Stored items
Content starts

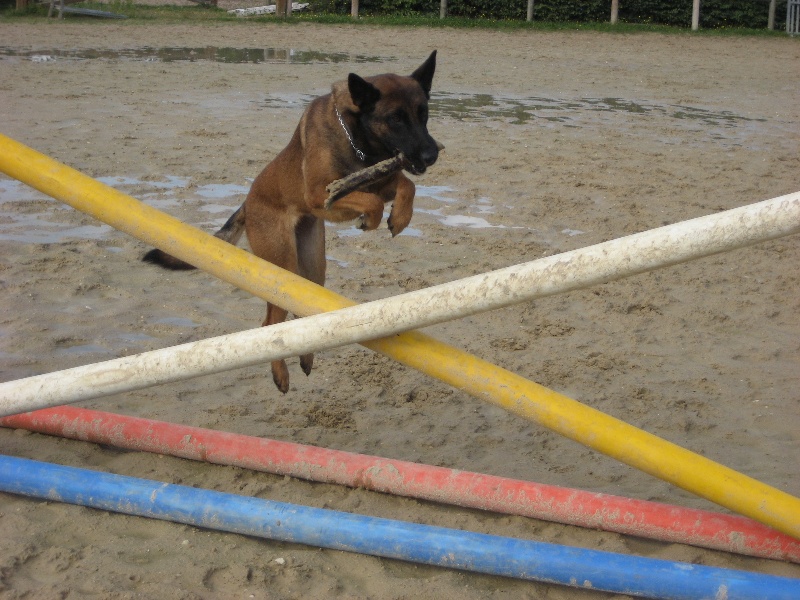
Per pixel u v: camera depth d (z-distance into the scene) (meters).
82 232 7.95
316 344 4.12
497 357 6.32
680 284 7.53
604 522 4.59
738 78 19.73
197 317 6.65
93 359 6.00
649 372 6.20
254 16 27.14
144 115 12.61
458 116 13.99
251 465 4.95
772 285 7.52
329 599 4.21
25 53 17.95
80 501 4.64
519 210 9.19
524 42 24.45
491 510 4.74
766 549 4.46
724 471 4.11
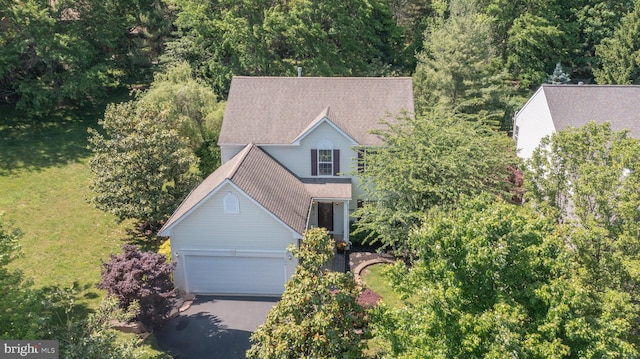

Content ends

Retype exactly the lines from the line containing "144 115 12.61" through the end of the entries above, including both ends, and leave every picture out.

144 115 12.61
458 116 13.99
251 465 4.95
772 285 7.52
329 599 4.21
25 53 17.95
80 501 4.64
519 210 9.19
524 42 24.45
491 510 4.74
766 549 4.46
724 471 4.11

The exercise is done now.